• **Texto fornecido**:
━━━━━━━━━━
Agora sim, é possível responder a pergunta: Quem, afinal, morreu em
Cuipiranga? Um montão de gente que participou da Cabanagem (1835-1840):
índios, negros, mestiços, gente pobre e lascada. Durante um pouco mais
de cinco anos, segundo as estatísticas oficiais, o conflito armado matou
40.000 pessoas, o que representa um quinto de toda a população
recenseada do Grão-Pará naquela época. Cuipiranga foi justamente o lugar
do Baixo Amazonas onde os cabanos tiveram o seu mais resistente
acampamento. Foi ali onde se deu uma das batalhas mais decisivas, com
muitos cabanos sendo abatidos e enterrados em vala comum.
━━━━━━━━━━
• **Dados registrados**:
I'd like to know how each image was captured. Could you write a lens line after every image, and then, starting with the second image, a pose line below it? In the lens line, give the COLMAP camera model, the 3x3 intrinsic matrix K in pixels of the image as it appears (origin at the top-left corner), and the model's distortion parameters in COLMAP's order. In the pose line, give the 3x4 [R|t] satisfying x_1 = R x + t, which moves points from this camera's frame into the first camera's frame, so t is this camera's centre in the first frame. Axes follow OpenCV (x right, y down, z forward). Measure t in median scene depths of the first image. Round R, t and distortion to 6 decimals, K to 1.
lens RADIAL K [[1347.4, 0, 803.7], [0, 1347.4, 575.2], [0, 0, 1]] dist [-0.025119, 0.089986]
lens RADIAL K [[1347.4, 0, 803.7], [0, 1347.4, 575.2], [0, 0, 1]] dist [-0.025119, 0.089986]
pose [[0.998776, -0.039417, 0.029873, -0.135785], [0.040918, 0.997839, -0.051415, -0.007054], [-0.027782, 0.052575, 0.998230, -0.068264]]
━━━━━━━━━━
Traduza para o inglês a seguinte frase do texto sobre a Cabanagem: "Cuipiranga foi justamente o lugar do Baixo Amazonas onde os cabanos tiveram o seu mais resistente acampamento."

Cuipiranga was precisely the place in the Lower Amazon where the cabanos had their most resilient encampment.